Development and Validation of RP-HPLC Method for Simultaneous Quantification of Tacrolimus (TAC) and Thymoquinone (THQ)
Keywords:
RP-HPLC, tacrolimus, thymoquinone, simultaneous quantification, method validation, pharmaceutical analysis, ICH guidelines, combination therapy, quality control, C18 columnAbstract
The development and validation of analytical methods are essential for ensuring the quality of pharmaceutical formulations. This study focuses on the development of a reverse-phase high-performance liquid chromatography (RP-HPLC) method for the simultaneous quantification of tacrolimus (TAC) and thymoquinone (THQ) in combined formulations. A robust method was optimized using a C18 column with a mobile phase enabling efficient separation and quantification. The method was validated following ICH guidelines, assessing parameters such as linearity, accuracy, precision, robustness, and specificity. The results demonstrated excellent linearity for both TAC and THQ over a wide concentration range, with correlation coefficients exceeding 0.999. Recovery studies confirmed the method’s accuracy, showing a recovery rate within 98–102%. Precision studies indicated low intra- and inter-day variability, while robustness tests highlighted the method’s reliability under minor experimental variations.
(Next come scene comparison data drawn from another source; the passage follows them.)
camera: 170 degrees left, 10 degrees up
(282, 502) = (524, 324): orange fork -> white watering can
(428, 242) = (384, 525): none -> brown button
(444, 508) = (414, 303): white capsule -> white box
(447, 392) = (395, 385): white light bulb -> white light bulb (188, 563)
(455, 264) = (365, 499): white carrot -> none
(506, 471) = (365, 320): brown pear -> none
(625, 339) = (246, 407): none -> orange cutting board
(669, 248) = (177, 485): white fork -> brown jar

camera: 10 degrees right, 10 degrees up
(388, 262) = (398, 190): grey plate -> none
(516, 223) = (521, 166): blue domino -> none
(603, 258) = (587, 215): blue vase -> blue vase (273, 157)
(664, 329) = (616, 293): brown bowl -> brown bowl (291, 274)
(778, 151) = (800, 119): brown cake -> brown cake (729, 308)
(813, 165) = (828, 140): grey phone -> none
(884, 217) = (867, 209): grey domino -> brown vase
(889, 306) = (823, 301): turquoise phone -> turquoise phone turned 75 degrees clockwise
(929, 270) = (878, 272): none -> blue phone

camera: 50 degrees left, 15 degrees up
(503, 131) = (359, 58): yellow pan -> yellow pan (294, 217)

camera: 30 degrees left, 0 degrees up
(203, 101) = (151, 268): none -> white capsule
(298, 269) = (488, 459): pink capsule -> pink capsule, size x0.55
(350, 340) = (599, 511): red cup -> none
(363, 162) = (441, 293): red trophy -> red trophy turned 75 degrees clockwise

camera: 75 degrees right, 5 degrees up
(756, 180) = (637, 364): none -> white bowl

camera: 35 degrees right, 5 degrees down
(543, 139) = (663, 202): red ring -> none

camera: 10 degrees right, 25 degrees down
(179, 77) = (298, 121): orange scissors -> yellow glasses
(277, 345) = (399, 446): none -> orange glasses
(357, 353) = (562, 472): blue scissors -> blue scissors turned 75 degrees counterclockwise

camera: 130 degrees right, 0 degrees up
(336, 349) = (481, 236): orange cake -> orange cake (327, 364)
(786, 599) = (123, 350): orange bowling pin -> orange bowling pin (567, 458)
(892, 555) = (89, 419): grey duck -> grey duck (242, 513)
The validated RP-HPLC method was successfully applied to quantify TAC and THQ in pharmaceutical formulations, offering a simple, rapid, and reliable tool for quality control and routine analysis. This work provides a significant contribution to pharmaceutical research, facilitating the development of combination therapies involving TAC and THQ for inflammatory and autoimmune disorders.